L’avantage de l’incorporation tardive du vélo dans la ville de Madrid est qu’elle nous permet d’apprendre des erreurs de nos prédécesseurs et d’adapter leurs succès à la durabilité d’un grand centre urbain du XXIe siècle. Ces modèles, essentiellement originaires d’Europe centrale et septentrionale, avaient un sens à l’époque de l’essor de l’automobile, quand ils étaient, alors, synonyme de progrès.

Aujourd’hui, la société a pris conscience de l’insoutenabilité de cette conception de la mobilité et par conséquent de son obsolescence. Des villes comme Amsterdam sont en ce sens esclaves de leur passé et ne peuvent renoncer au modèle qui les définit, c’est pourquoi elles seront les dernières à rejoindre la tendance que Madrid est en train de mettre en place et qui sera majoritaire en Europe d’ici quelques années.

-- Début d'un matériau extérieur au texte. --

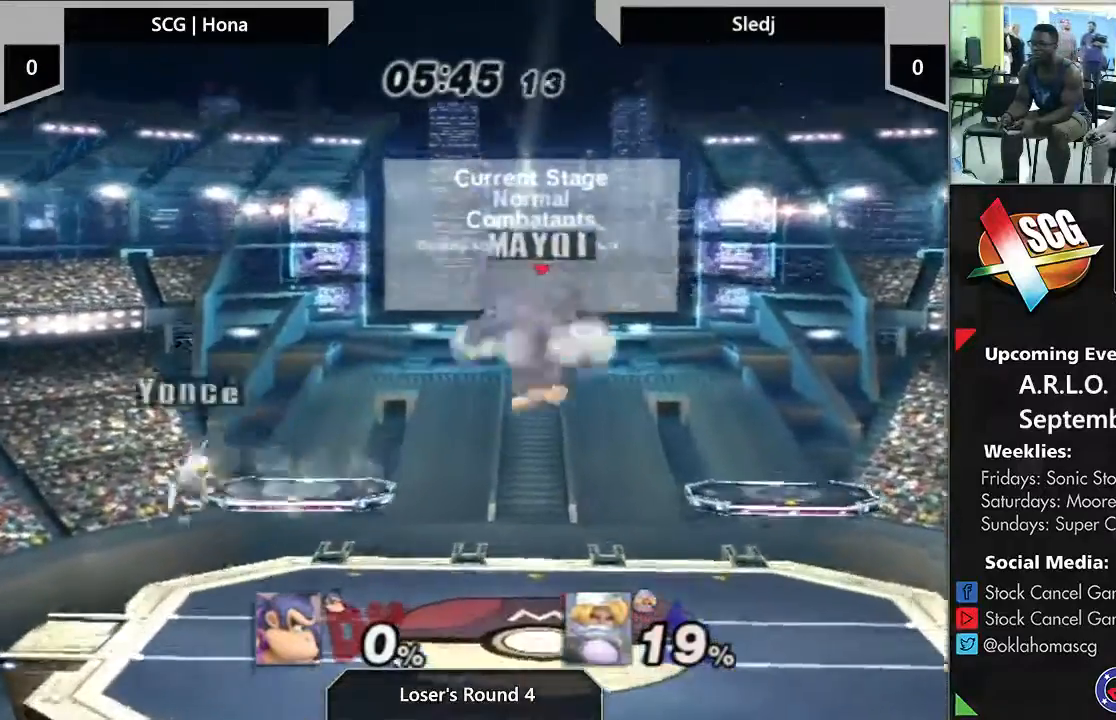
{"buttons": [], "left_stick": "center", "right_stick": "center", "events": [[367, "Y", "down"], [500, "Y", "up"]]}
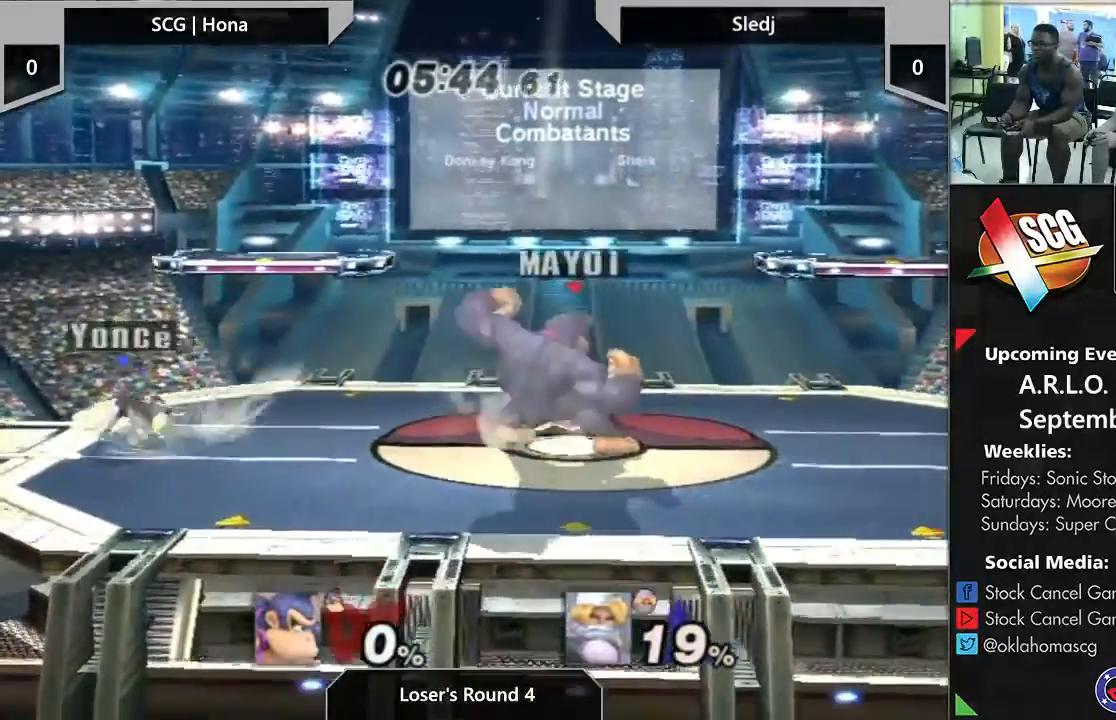
{"buttons": ["Y"], "left_stick": "down-right", "right_stick": "center", "events": [[33, "left_stick", "left"], [333, "left_stick", "center"], [400, "Y", "down"], [400, "left_stick", "down-right"]]}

Ce serait faire un pas en arrière que de gâcher tout ce qui a été réalisé jusqu’à présent sans permettre à ce modèle discret et spontané, qui ne nécessite pas de gros investissements ni d’importants travaux, de se développer naturellement. Nous sommes la circulation et les autres véhicules nous reconnaissent comme tels parce que nous avons gagné ce droit. Tous les cyclistes madrilènes peuvent être fiers d’un modèle que nous avons créé ensemble.

Personne ne viendra d’Europe ou d’ailleurs à Madrid pour voir la reproduction du modèle traditionnel de mise à l’écart du vélo. En revanche, l’on pourrait venir nous voir, nous les cyclistes madrilènes, pour regarder comment nous circulons normalement dans cette ville qui a établi la meilleure circulation au monde à l’égard de ses cyclistes, et nous demander comment nous avons fait. C’est ça d’être un modèle.